Going beyond representation, scholar-artists imbued their paintings with personal feelings. By evoking select antique styles, they could also identify themselves with the values associated with the old masters. Painting was no longer about the description of the visible world; it became a means of conveying the inner landscape of the artist’s heart and mind.
Essay: Landscape Painting in Chinese Art, The Met
One of the most fascinating things I remember learning about landscape scroll paintings, was that they were meant to be semi-interactive. Many scrolls are very long, much longer than could be fully opened for viewing on any desk, or even in most rooms. Though the height of the image was often quite comfortable to sit on a desk, both trailing ends much necessarily be rolled up, like a roll of sketch paper used for children’s drawing tables. The artist would roll one end and unroll the other to move the paper along an work in sections, allowing portions to dry before moving on. This also affected the way in which they must be viewed. In order to experience a painting the viewer must also begin at one end and move the image in sections by rolling and unrolling through the image. In this way the viewer was encouraged to follow the imaginary journey through the rolling countryside in a temporal way, almost like a visual novel or film strip.
So the images weren’t intended only as a means for the artist to express themselves, but also used as a means of inviting self-reflection and escapism in others.
Up until now I have been struggling to create images from within myself that will inspire me and help pull me outside of myself. Looking backwards, that seems a bit like trying to turn around far enough that you can have a conversation with yourself. Though the idea is noble, the physics just don’t work. Photography has shown me that the images I am looking for are already out there waiting to be found.
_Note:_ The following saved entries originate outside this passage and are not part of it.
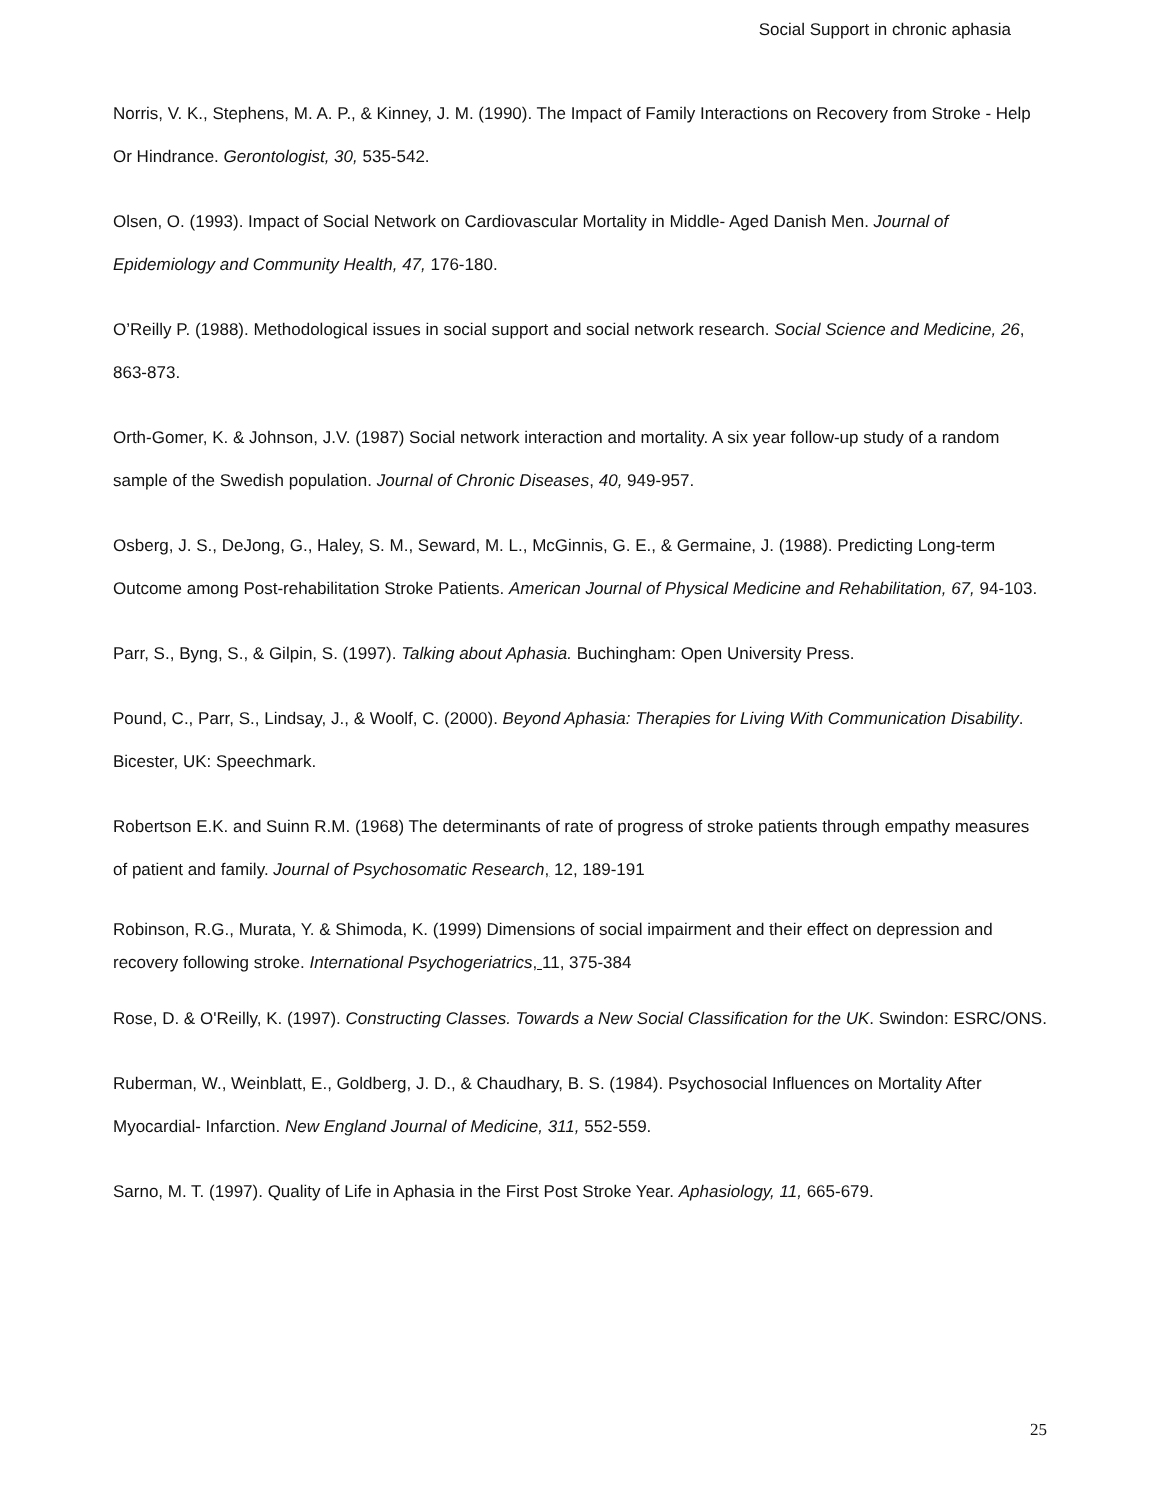Social Support in chronic aphasia
Norris, V. K., Stephens, M. A. P., & Kinney, J. M. (1990). The Impact of Family Interactions on Recovery from Stroke - Help Or Hindrance. Gerontologist, 30, 535-542.
Olsen, O. (1993). Impact of Social Network on Cardiovascular Mortality in Middle- Aged Danish Men. Journal of Epidemiology and Community Health, 47, 176-180.
O’Reilly P. (1988). Methodological issues in social support and social network research. Social Science and Medicine, 26, 863-873.
Orth-Gomer, K. & Johnson, J.V. (1987) Social network interaction and mortality. A six year follow-up study of a random sample of the Swedish population. Journal of Chronic Diseases, 40, 949-957.
Osberg, J. S., DeJong, G., Haley, S. M., Seward, M. L., McGinnis, G. E., & Germaine, J. (1988). Predicting Long-term Outcome among Post-rehabilitation Stroke Patients. American Journal of Physical Medicine and Rehabilitation, 67, 94-103.
Parr, S., Byng, S., & Gilpin, S. (1997). Talking about Aphasia. Buchingham: Open University Press.
Pound, C., Parr, S., Lindsay, J., & Woolf, C. (2000). Beyond Aphasia: Therapies for Living With Communication Disability. Bicester, UK: Speechmark.
Robertson E.K. and Suinn R.M. (1968) The determinants of rate of progress of stroke patients through empathy measures of patient and family. Journal of Psychosomatic Research, 12, 189-191
Robinson, R.G., Murata, Y. & Shimoda, K. (1999) Dimensions of social impairment and their effect on depression and recovery following stroke. International Psychogeriatrics, 11, 375-384
Rose, D. & O'Reilly, K. (1997). Constructing Classes. Towards a New Social Classification for the UK. Swindon: ESRC/ONS.
Ruberman, W., Weinblatt, E., Goldberg, J. D., & Chaudhary, B. S. (1984). Psychosocial Influences on Mortality After Myocardial- Infarction. New England Journal of Medicine, 311, 552-559.
Sarno, M. T. (1997). Quality of Life in Aphasia in the First Post Stroke Year. Aphasiology, 11, 665-679.
25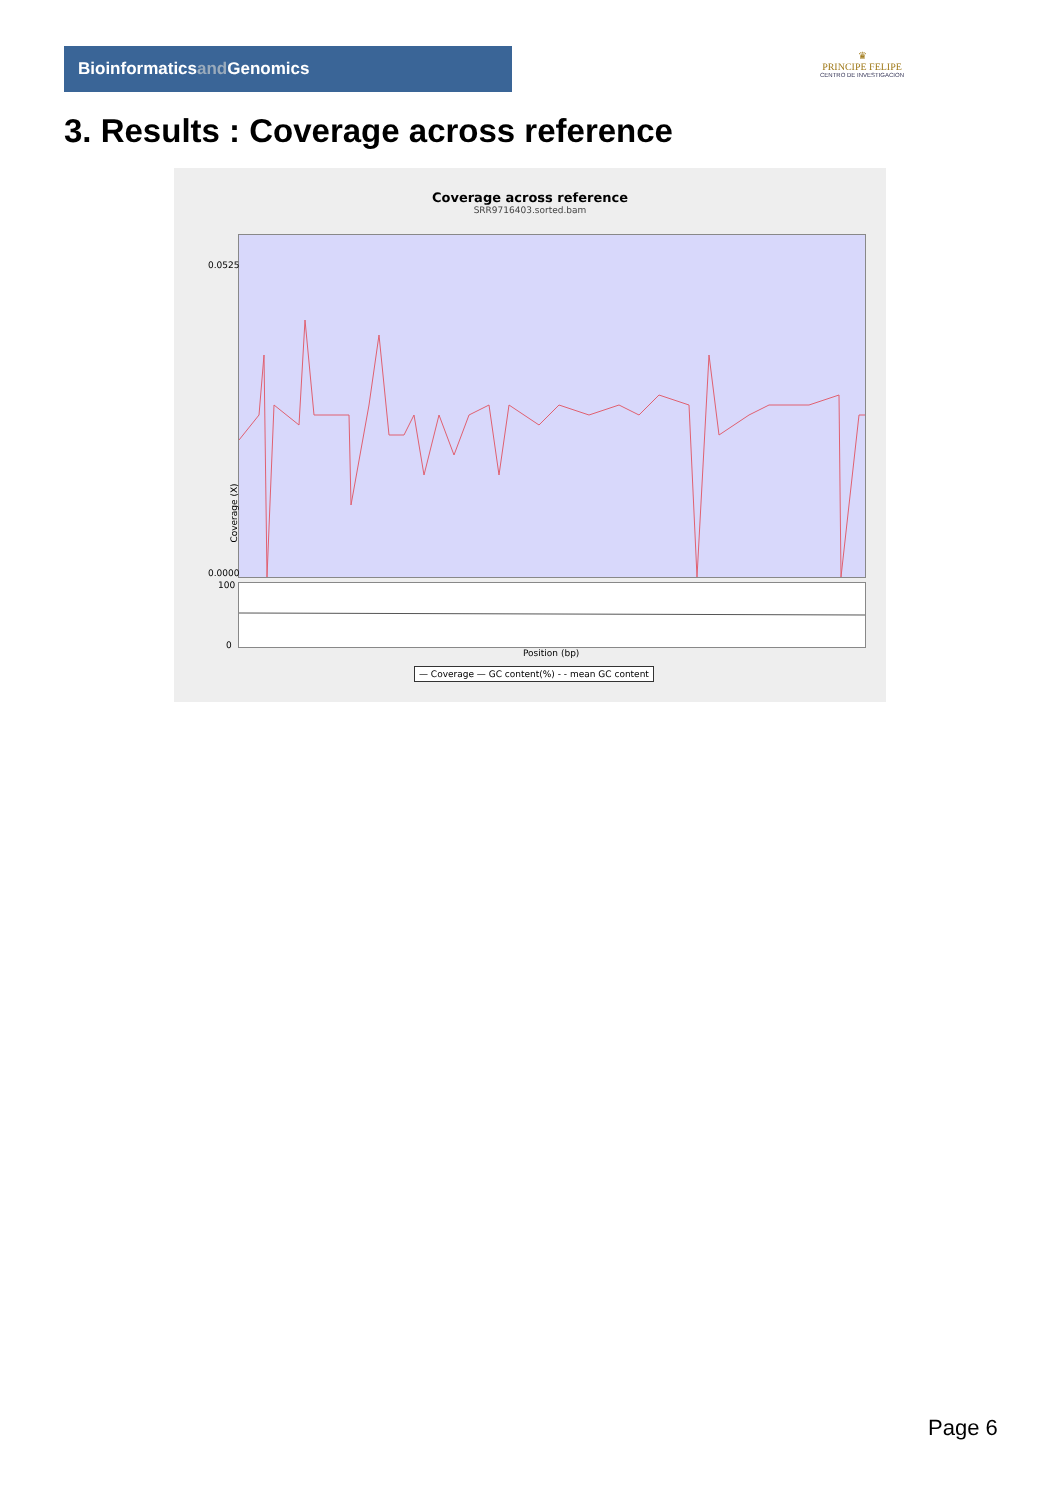Bioinformaticsand Genomics
♛
PRINCIPE FELIPE
CENTRO DE INVESTIGACION
3. Results : Coverage across reference
Coverage across reference
SRR9716403.sorted.bam
0.0525
0.0000
Coverage (X)
100
0
Position (bp)
— Coverage — GC content(%) - - mean GC content
Page 6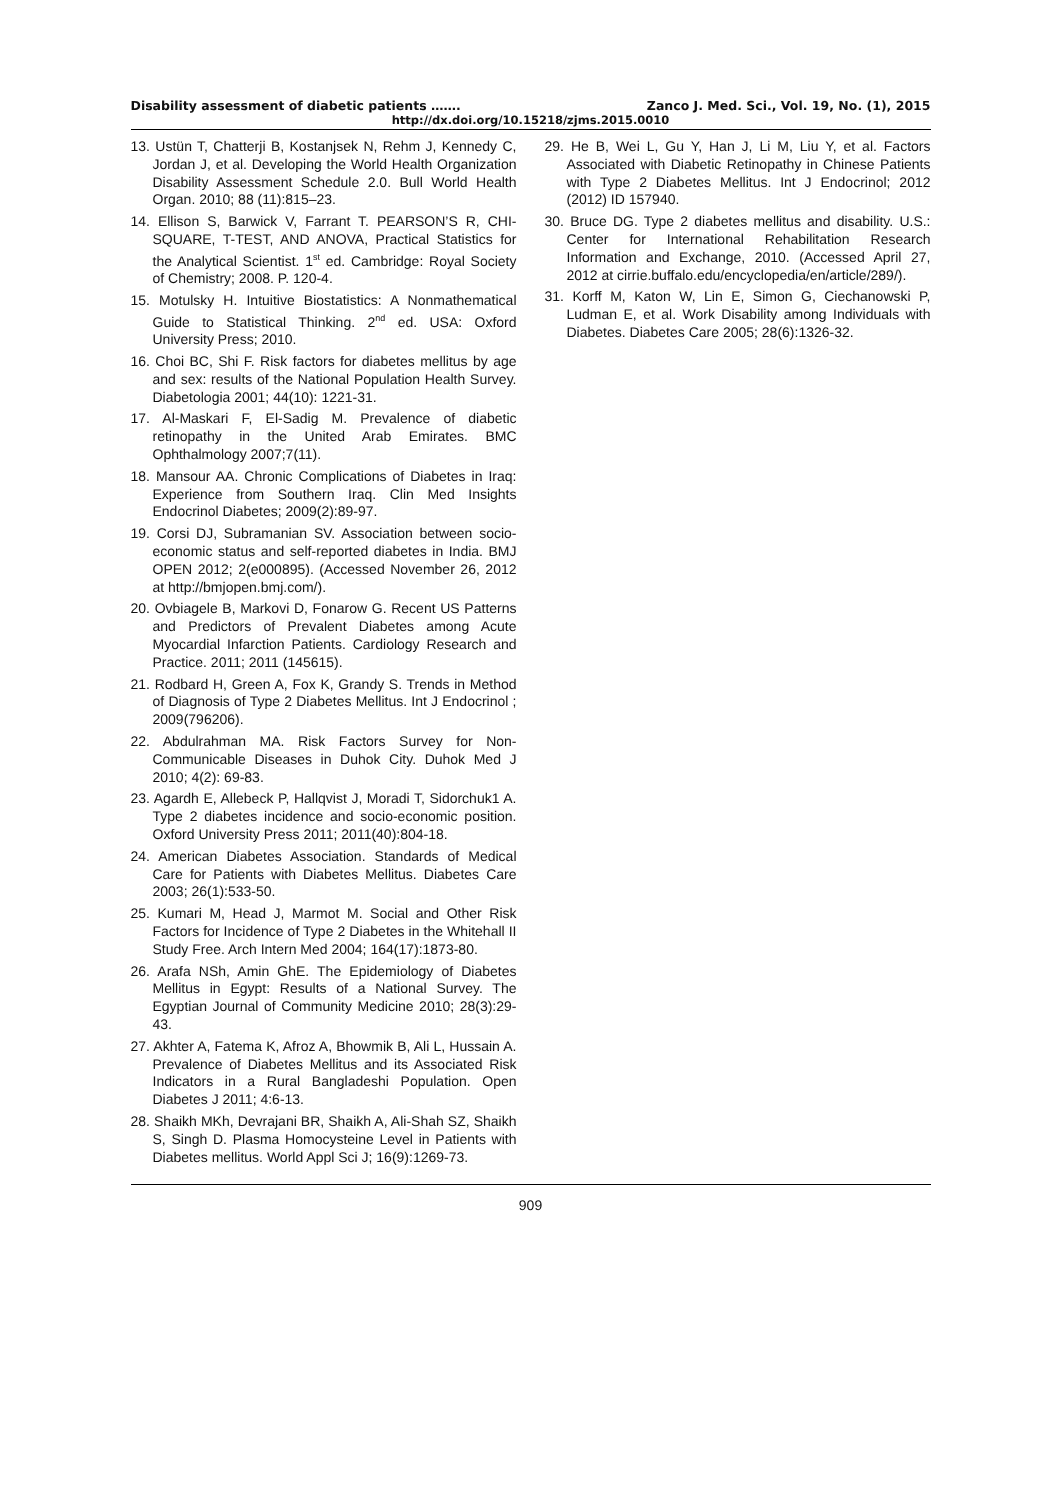Disability assessment of diabetic patients ……. Zanco J. Med. Sci., Vol. 19, No. (1), 2015
http://dx.doi.org/10.15218/zjms.2015.0010
13. Ustün T, Chatterji B, Kostanjsek N, Rehm J, Kennedy C, Jordan J, et al. Developing the World Health Organization Disability Assessment Schedule 2.0. Bull World Health Organ. 2010; 88 (11):815–23.
14. Ellison S, Barwick V, Farrant T. PEARSON’S R, CHI-SQUARE, T-TEST, AND ANOVA, Practical Statistics for the Analytical Scientist. 1<sup>st</sup> ed. Cambridge: Royal Society of Chemistry; 2008. P. 120-4.
15. Motulsky H. Intuitive Biostatistics: A Nonmathematical Guide to Statistical Thinking. 2<sup>nd</sup> ed. USA: Oxford University Press; 2010.
16. Choi BC, Shi F. Risk factors for diabetes mellitus by age and sex: results of the National Population Health Survey. Diabetologia 2001; 44(10): 1221-31.
17. Al-Maskari F, El-Sadig M. Prevalence of diabetic retinopathy in the United Arab Emirates. BMC Ophthalmology 2007;7(11).
18. Mansour AA. Chronic Complications of Diabetes in Iraq: Experience from Southern Iraq. Clin Med Insights Endocrinol Diabetes; 2009(2):89-97.
19. Corsi DJ, Subramanian SV. Association between socio-economic status and self-reported diabetes in India. BMJ OPEN 2012; 2(e000895). (Accessed November 26, 2012 at http://bmjopen.bmj.com/).
20. Ovbiagele B, Markovi D, Fonarow G. Recent US Patterns and Predictors of Prevalent Diabetes among Acute Myocardial Infarction Patients. Cardiology Research and Practice. 2011; 2011 (145615).
21. Rodbard H, Green A, Fox K, Grandy S. Trends in Method of Diagnosis of Type 2 Diabetes Mellitus. Int J Endocrinol ; 2009(796206).
22. Abdulrahman MA. Risk Factors Survey for Non-Communicable Diseases in Duhok City. Duhok Med J 2010; 4(2): 69-83.
23. Agardh E, Allebeck P, Hallqvist J, Moradi T, Sidorchuk1 A. Type 2 diabetes incidence and socio-economic position. Oxford University Press 2011; 2011(40):804-18.
24. American Diabetes Association. Standards of Medical Care for Patients with Diabetes Mellitus. Diabetes Care 2003; 26(1):533-50.
25. Kumari M, Head J, Marmot M. Social and Other Risk Factors for Incidence of Type 2 Diabetes in the Whitehall II Study Free. Arch Intern Med 2004; 164(17):1873-80.
26. Arafa NSh, Amin GhE. The Epidemiology of Diabetes Mellitus in Egypt: Results of a National Survey. The Egyptian Journal of Community Medicine 2010; 28(3):29-43.
27. Akhter A, Fatema K, Afroz A, Bhowmik B, Ali L, Hussain A. Prevalence of Diabetes Mellitus and its Associated Risk Indicators in a Rural Bangladeshi Population. Open Diabetes J 2011; 4:6-13.
28. Shaikh MKh, Devrajani BR, Shaikh A, Ali-Shah SZ, Shaikh S, Singh D. Plasma Homocysteine Level in Patients with Diabetes mellitus. World Appl Sci J; 16(9):1269-73.
29. He B, Wei L, Gu Y, Han J, Li M, Liu Y, et al. Factors Associated with Diabetic Retinopathy in Chinese Patients with Type 2 Diabetes Mellitus. Int J Endocrinol; 2012 (2012) ID 157940.
30. Bruce DG. Type 2 diabetes mellitus and disability. U.S.: Center for International Rehabilitation Research Information and Exchange, 2010. (Accessed April 27, 2012 at cirrie.buffalo.edu/encyclopedia/en/article/289/).
31. Korff M, Katon W, Lin E, Simon G, Ciechanowski P, Ludman E, et al. Work Disability among Individuals with Diabetes. Diabetes Care 2005; 28(6):1326-32.
909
Nature will always be able to create a more perfect colletion of elements than I ever could. Rather than generating the image my perspective now is to try and be receptive to it, to capture it and allow it to speak to me.
The ink paintings has returned to me in the form of dead wood. Looking closely at fallen logs, split and aged with time, scarred by the elements and bare to the light, show striking resemblance to the forms and flows of Chinese scholars sitting in seclusion trying to find themselves.
Like the image above I have recently been focused on finding these deep patterns of texture on fallen logs that translate into surreal landscapes all on their own. I have been collecting them in a new portfolio project on the site and will continue to add as I find more.